The Canadian dollar declined for a second day against its U.S. counterpart after manufacturing in the New York region contracted more than forecast, a sign the economy of Canada’s largest trade partner may be slowing.
The loonie, as the currency is known for the image of the waterfowl on the C$1 coin, slipped as Canadian existing home sales fell the most in more than two years in August as a market slump in Toronto deepened, a realtor group said. The currency earlier fell from almost a 13-month high as European Union finance ministers were deadlocked over efforts to quell the region’s sovereign-debt crisis. Canada’s inflation rate is expected to hold steady at 1.3 percent when the report is released on Sept. 21.
The New York data “just adds more fuel to the fire that there’s a general slowdown in the manufacturing sector and more broadly in the U.S. economy,” Mazen Issa, Canada macro strategist at the securities unit of Toronto-Dominion Bank in Toronto, said in a phone interview. “Stocks are in a bit of a decline today and the loonie is highly correlated with risk sentiment. Some of the negative sentiment is filtering through the market.”

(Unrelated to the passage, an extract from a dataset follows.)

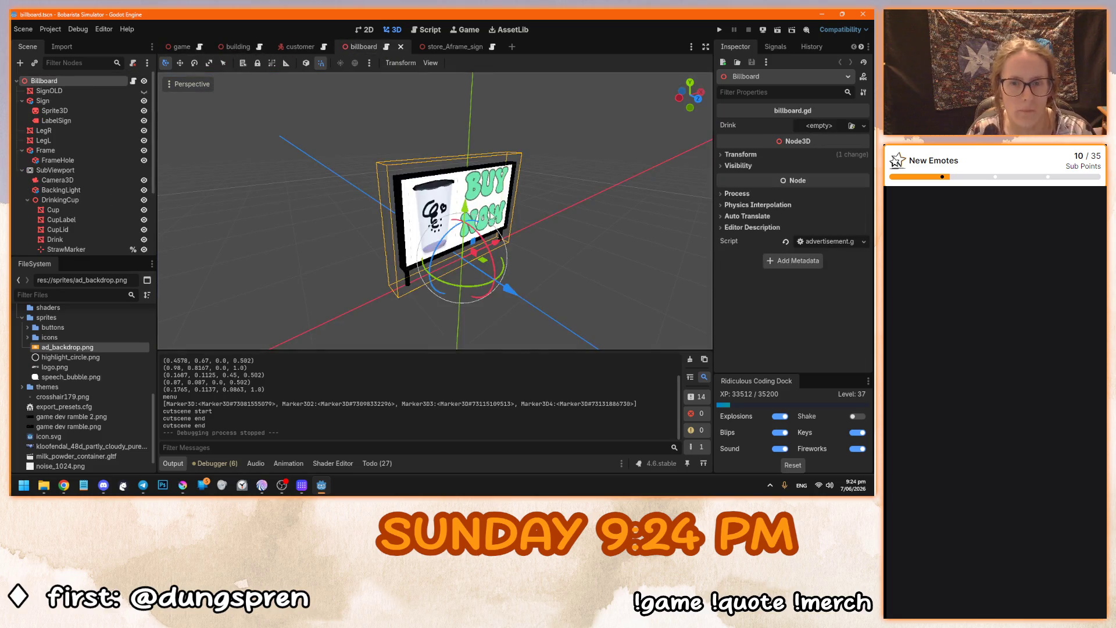
pyautogui.click(85, 100)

The Canadian dollar declined 0.1 percent to 97.27 cents per U.S. dollar at 11:28 a.m. in Toronto. The currency has gained 5 percent this year. One Canadian dollar buys $1.0281.
Canadian bonds rose, with the yield on the 10-year benchmark falling two basis points, or 0.02 percentage point, to 1.95 percent. The 2.75 security rose C$0.17 to C$107.04.
The Standard & Poor’s 500 Index declined 0.2 percent.
The Federal Reserve Bank of New York’s general economic index dropped to minus 10.41, the lowest since April 2009, from minus 5.85 in August. The median forecast of 53 economists in a Bloomberg survey called for minus 2. Readings less than zero signal contraction in the so-called Empire State Index that covers New York, northern New Jersey and southern Connecticut.
The sale of homes fell 5.8 percent in August to 35,869, from 38,063 in July, the Canadian Real Estate Association said in a statement posted on its website. Home sales were down 8.9 percent from the same month last year. The average national price for existing homes rose 1.1 percent from July and 0.3 percent from a year earlier.
Bonds of Canadian banks, ranked the soundest for five straight years by the Geneva-based World Economic Forum, are the worst performers this year versus their global peers as slowing consumer lending cuts into profit growth.
The U.S. dollar-denominated debt of lenders including Royal Bank of Canada and Bank of Montreal has returned 4 percent, compared with an average increase of 12 percent for the Bank of America Merrill Lynch U.S. Corporates, Banks Index.
Foreigners increased their holdings of Canadian securities in July, led by purchases of government bonds. The net purchase of C$6.67 billion ($6.87 billion) in July followed the revised net sale of C$7.76 billion in June, Statistics Canada said today in Ottawa. Bond investment by foreigners rose by C$6.10 billion, led by secondary market purchases of federal and provincial bonds.
The loonie is expected to trade in a range of 96.94 cents to 97.57 cents per U.S. dollar today, Camilla Sutton, head of currency strategy at Bank of Nova Scotia in Toronto, wrote in a note to clients.
Traders hold a record net-long Canadian dollar position, highlighting “extreme Canadian dollar bullishness but it is also a warning that any shift in sentiment is likely to be met with a violent unwind,” Sutton wrote.